• _Metin Alıntısı_:
......
SADAKAT YEMİNLİ VATANDAŞLIK
Yisrael Beytenu (İsrail Bizim Yuvamızdır) Partisine üye İsrail Dışişleri Bakanı Avigdor Lieberman “Sadakat Yoksa, Vatandaşlık da Yok” sloganıyla siyasi arenada ün yapmıştı. Buna göre İsrail vatandaşı Filistinlilerin vatandaşlıklarını ellerinde tutmasının koşulu, sadakat yemini etmeleriydi. Ayrıca Lieberman, 2004 yılından bu yana İsrail’in Üçgen (Triangle) bölgesinde yaşayan İsrail vatandaşı Filistinlilerin, gelecekte kurulacak bir Filistin devletine transfer edilmesini ve Batı Şeria’da bulunan Yahudi yerleşimlerinin çoğunun da İsrail’e dahil edilmesini öngören bir planın savunmasını yapıyor. 2011yılının kasım ayında Haaretz gazetesi henüz tamamlanmamış, yürürlüğe girmenin farklı aşamalarında on farklı “sadakat-vatandaşlık” kanun tasarısının listesini yayınladı. Bu kanunların ortak amacı, “çeşitli vatandaşların devlete sadakatlerine göre haklarını tayin etmek.”
......
• _İstenen İşlem_:
Sadakat yeminli vatandaşlık konulu yukarıdaki alıntıyı, tek bir karakterini bile değiştirmeden, başlığıyla birlikte eksiksiz olarak yazın.

• _Sağlanan Malzeme_:
......
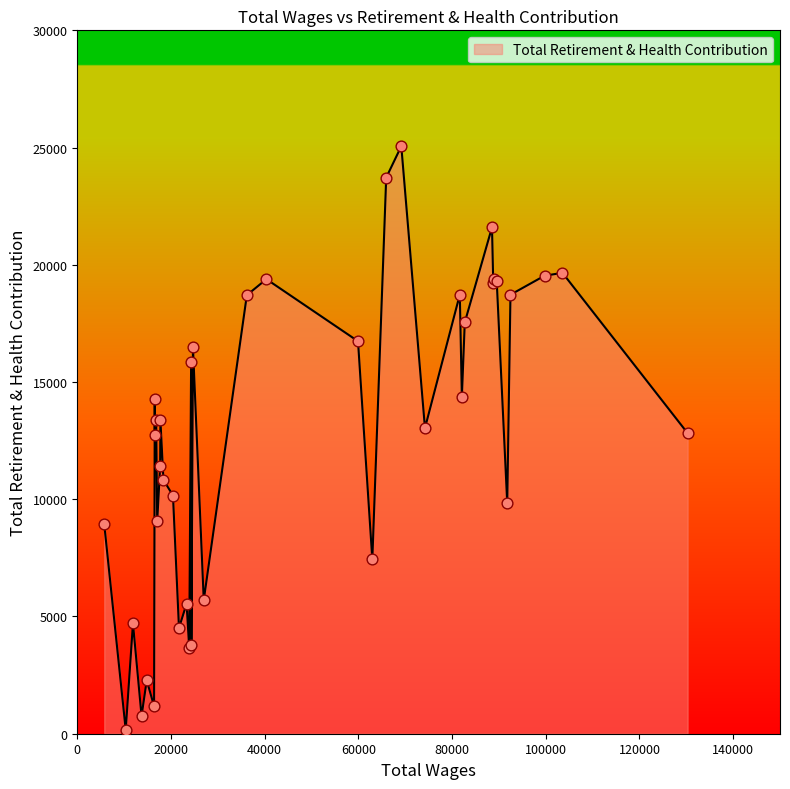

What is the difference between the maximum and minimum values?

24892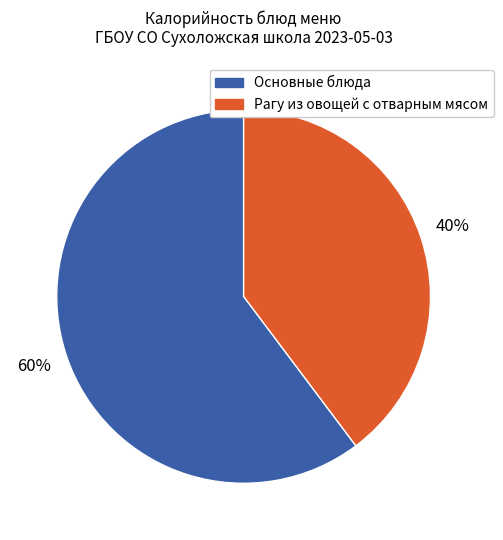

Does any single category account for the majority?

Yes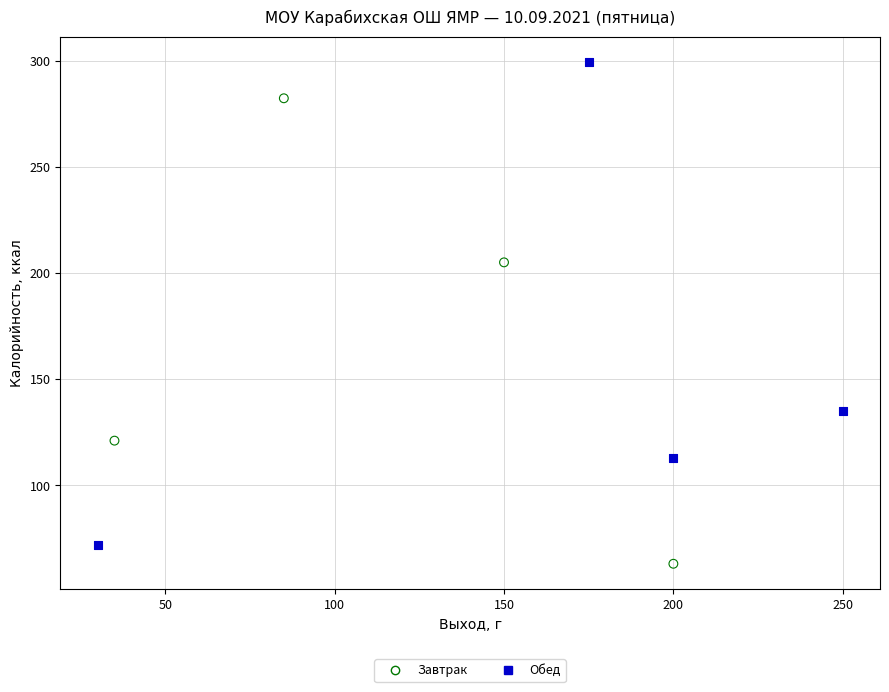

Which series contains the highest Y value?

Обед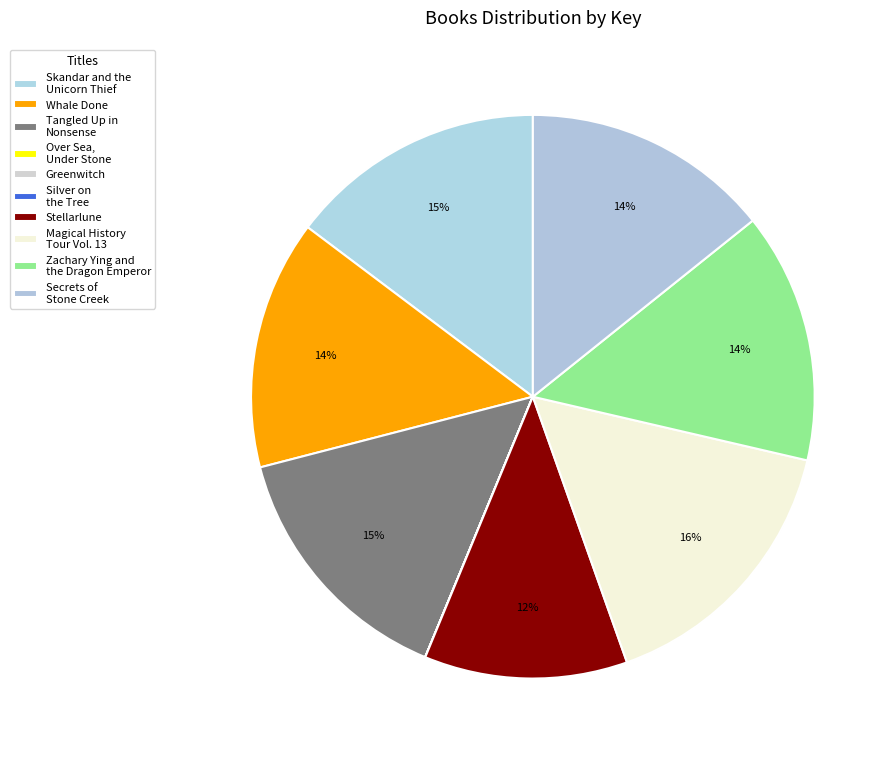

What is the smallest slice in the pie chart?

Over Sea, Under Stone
......
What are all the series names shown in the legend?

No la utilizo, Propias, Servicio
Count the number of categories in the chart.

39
......
• _Görevin Çözümü_:
SADAKAT YEMİNLİ VATANDAŞLIK
Yisrael Beytenu (İsrail Bizim Yuvamızdır) Partisine üye İsrail Dışişleri Bakanı Avigdor Lieberman “Sadakat Yoksa, Vatandaşlık da Yok” sloganıyla siyasi arenada ün yapmıştı. Buna göre İsrail vatandaşı Filistinlilerin vatandaşlıklarını ellerinde tutmasının koşulu, sadakat yemini etmeleriydi. Ayrıca Lieberman, 2004 yılından bu yana İsrail’in Üçgen (Triangle) bölgesinde yaşayan İsrail vatandaşı Filistinlilerin, gelecekte kurulacak bir Filistin devletine transfer edilmesini ve Batı Şeria’da bulunan Yahudi yerleşimlerinin çoğunun da İsrail’e dahil edilmesini öngören bir planın savunmasını yapıyor. 2011yılının kasım ayında Haaretz gazetesi henüz tamamlanmamış, yürürlüğe girmenin farklı aşamalarında on farklı “sadakat-vatandaşlık” kanun tasarısının listesini yayınladı. Bu kanunların ortak amacı, “çeşitli vatandaşların devlete sadakatlerine göre haklarını tayin etmek.”